----- READING TEXT

Re: Sporadic issue in putting a variable in workflow scope

Posted by Xue Junkai <ju...@gmail.com>.
1 and 2 are correct. 3 is wrong. The expiry time start counting only when
the workflow is completed. If it is not scheduled ( dont have enought
resource) or still running, Helix never deletes it.



On Sun, Nov 11, 2018 at 8:01 PM DImuthu Upeksha <di...@gmail.com>
wrote:

> Hi Junkai,
>
> Thanks for the clarification. That helped a lot.
>
> I our case, each of the task of the workflow are depending on the previous
> task. So there is no parallel execution. And we are not using Job Queues.
>
> Regarding the expiry time, what are the rules that you are imposing on
> that? For example let's say I setup an expiry time to 2 hours, I assume
> following situations are covered in Helix,
>
> 1. Even though the workflow is completed before 2 hours, resources related
> to that workflow will not be cleared until 2 hours are elapsed and exactly
> after 2 hours, all the resources will be cleared by the framework.
> 2. If the workflow failed, resources will not be cleared even after 2 hours
> 3. If the workflow wasn't scheduled within 2 hours in a participant, it
> will be deleted
>
> Is my understanding correct?
>
> Thanks
> Dimuthu
>
>
> On Sat, Nov 10, 2018 at 4:26 PM Xue Junkai <ju...@gmail.com> wrote:
>
> > Hi Dimuthu,
> >
> > Couple things here:
> > 1. Only JobQueue in Helix is single branch DAG and 1 job running at a
> time
> > with defining parallel job number to be 1. Otherwise, you may see many
> jobs
> > running at same time as you set parallel job number to be a different
> > number. For generic workflow, all jobs without dependencies could be
> > dispatched together.
> > 2. Helix only cleans up the completed generic workflows by deleting all
> > the related znode, not for JobQueue. For JobQueue you have to set up
> > periodical purge time. As Helix defined, JobQueue never finishes and only
> > can be terminated by manual kill and it can keep accepting dynamic jobs.
> > Thus you have to understand your workflow is generic workflow or
> JobQueue.
> > For failed generic workflow, even if you setup the expiry time, Helix
> will
> > not clean it up as Helix would like to keep it for user further
> > investigation.
> > 3. For Helix controller, if Helix failed to clean up workflows, the only
> > thing you can see is the having workflows with context but no resource
> > config and idealstate there. This is because of ZK write fail to clean
> last
> > piece, context node. And there is no ideal state can trigger clean up
> again
> > for this workflow.
> >
> > Please take a look for this task framework tutorial for detailed
> > configurations:
> > https://helix.apache.org/0.8.2-docs/tutorial_task_framework.html
> >
> > Best,
> >
> > Junkai
> >
> > On Sat, Nov 10, 2018 at 8:29 AM DImuthu Upeksha <
> > dimuthu.upeksha2@gmail.com> wrote:
> >
> >> Hi Junkai,
> >>
> >> Thanks for the clarification. There are few special properties in our
> >> workflows. All the workflows are single branch DAGs so there will be
> only
> >> one job running at a time. By looking at the log, I could see that only
> >> the
> >> task with this error has been failed. Cleanup agent deleted this
> workflow
> >> after this task is failed so it is clear that no other task is
> triggering
> >> this issue (I checked the timestamp).

----------

## [EXERCISE DESCRIPTION]
Change "expiry time" to "retention time" in the forum reply and write out the passage that begins with "1 and 2 are" and stops after "helped a lot.". The lines that come next have no connection to the forum reply.

----- DATA EXCERPTS

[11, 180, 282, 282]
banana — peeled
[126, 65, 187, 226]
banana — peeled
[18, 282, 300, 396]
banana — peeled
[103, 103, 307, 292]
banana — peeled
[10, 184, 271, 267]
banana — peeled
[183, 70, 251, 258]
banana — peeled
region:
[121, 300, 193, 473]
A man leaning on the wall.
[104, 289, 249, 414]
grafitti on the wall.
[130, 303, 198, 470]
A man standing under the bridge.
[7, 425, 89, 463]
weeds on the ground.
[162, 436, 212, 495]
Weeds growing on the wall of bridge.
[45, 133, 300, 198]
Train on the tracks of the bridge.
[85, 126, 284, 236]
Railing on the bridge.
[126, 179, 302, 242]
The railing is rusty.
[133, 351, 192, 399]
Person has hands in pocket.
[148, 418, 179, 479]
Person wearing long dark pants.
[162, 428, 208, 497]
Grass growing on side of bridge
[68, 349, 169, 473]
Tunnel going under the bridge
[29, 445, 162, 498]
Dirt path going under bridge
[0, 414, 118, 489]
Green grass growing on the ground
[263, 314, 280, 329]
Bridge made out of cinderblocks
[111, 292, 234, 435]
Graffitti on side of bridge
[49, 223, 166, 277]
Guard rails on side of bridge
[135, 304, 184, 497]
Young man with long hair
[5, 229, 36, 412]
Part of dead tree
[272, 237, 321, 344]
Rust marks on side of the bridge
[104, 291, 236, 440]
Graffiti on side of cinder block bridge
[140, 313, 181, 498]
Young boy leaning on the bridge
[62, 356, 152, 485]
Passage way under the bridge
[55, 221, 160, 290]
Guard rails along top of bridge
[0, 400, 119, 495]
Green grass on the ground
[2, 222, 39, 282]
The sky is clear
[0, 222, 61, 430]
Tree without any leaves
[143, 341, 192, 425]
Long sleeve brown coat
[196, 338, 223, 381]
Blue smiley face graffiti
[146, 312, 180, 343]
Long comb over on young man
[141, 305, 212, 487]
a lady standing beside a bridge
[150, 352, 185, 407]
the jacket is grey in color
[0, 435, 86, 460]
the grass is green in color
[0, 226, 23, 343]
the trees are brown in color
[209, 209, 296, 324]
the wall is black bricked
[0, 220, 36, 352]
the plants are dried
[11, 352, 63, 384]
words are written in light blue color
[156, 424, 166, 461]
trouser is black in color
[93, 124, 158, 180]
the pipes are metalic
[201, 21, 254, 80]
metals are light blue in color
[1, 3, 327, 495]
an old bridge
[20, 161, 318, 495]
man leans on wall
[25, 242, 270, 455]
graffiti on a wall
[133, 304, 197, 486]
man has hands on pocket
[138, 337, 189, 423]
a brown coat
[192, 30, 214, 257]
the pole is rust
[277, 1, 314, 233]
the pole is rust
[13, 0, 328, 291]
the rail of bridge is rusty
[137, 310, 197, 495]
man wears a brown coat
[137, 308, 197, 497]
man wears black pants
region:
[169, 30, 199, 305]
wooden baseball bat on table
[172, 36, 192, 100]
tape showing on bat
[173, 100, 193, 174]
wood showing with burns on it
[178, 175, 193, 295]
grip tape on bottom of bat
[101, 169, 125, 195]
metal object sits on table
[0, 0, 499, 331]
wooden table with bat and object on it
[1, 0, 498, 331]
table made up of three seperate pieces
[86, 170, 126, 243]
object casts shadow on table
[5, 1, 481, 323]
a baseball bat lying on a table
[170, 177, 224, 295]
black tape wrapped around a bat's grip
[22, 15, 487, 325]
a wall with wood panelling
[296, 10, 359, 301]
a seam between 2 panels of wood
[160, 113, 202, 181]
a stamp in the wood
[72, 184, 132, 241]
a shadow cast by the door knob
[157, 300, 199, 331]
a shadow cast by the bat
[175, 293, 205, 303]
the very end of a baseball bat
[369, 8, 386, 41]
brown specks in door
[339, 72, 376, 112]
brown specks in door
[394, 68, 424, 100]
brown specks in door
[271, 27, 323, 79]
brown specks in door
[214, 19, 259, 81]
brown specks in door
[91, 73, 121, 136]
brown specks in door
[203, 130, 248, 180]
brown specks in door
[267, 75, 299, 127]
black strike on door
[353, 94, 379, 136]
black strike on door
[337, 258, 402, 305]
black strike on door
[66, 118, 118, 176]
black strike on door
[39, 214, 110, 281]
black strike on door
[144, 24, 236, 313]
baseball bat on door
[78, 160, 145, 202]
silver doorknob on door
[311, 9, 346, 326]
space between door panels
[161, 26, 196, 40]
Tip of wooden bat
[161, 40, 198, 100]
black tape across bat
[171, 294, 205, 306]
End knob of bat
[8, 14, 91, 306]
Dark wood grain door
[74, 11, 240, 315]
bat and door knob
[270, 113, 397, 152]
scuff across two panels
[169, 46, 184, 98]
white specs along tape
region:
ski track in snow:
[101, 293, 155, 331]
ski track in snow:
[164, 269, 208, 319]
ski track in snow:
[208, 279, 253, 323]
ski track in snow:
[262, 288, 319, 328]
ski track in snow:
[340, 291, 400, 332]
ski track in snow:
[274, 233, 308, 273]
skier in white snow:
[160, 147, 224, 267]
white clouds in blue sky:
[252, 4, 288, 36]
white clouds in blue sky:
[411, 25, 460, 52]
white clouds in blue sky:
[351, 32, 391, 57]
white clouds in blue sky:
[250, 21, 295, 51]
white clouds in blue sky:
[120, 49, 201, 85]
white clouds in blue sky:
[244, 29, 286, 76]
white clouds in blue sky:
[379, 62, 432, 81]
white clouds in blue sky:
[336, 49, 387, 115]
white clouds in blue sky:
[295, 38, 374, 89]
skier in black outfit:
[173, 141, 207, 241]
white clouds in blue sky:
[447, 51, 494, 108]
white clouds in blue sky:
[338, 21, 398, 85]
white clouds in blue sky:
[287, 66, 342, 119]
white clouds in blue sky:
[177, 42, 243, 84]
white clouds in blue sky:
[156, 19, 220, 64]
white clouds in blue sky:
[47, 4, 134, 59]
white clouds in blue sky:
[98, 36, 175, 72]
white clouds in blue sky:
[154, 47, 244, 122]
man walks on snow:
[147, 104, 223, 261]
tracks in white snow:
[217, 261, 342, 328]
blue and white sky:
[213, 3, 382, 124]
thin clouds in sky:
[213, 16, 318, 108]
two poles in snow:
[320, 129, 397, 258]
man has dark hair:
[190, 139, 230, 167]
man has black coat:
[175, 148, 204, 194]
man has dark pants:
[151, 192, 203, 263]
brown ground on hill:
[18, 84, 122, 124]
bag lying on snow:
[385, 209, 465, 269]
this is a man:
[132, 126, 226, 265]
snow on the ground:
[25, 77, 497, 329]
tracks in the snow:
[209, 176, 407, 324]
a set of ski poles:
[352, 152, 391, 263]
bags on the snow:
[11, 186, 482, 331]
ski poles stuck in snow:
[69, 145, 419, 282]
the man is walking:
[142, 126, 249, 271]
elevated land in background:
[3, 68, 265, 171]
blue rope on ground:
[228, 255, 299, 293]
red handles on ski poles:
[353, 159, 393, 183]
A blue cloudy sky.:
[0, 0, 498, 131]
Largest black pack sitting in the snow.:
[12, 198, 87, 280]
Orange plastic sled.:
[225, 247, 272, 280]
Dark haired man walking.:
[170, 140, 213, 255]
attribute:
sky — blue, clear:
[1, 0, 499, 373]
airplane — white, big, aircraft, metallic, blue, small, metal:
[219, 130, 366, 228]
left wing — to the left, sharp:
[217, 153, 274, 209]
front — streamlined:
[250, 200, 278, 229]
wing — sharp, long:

----------

## [RESULT FOR THIS TASK]
1 and 2 are correct. 3 is wrong. The retention time start counting only when
the workflow is completed. If it is not scheduled ( dont have enought
resource) or still running, Helix never deletes it.



On Sun, Nov 11, 2018 at 8:01 PM DImuthu Upeksha <di...@gmail.com>
wrote:

> Hi Junkai,
>
> Thanks for the clarification. That helped a lot.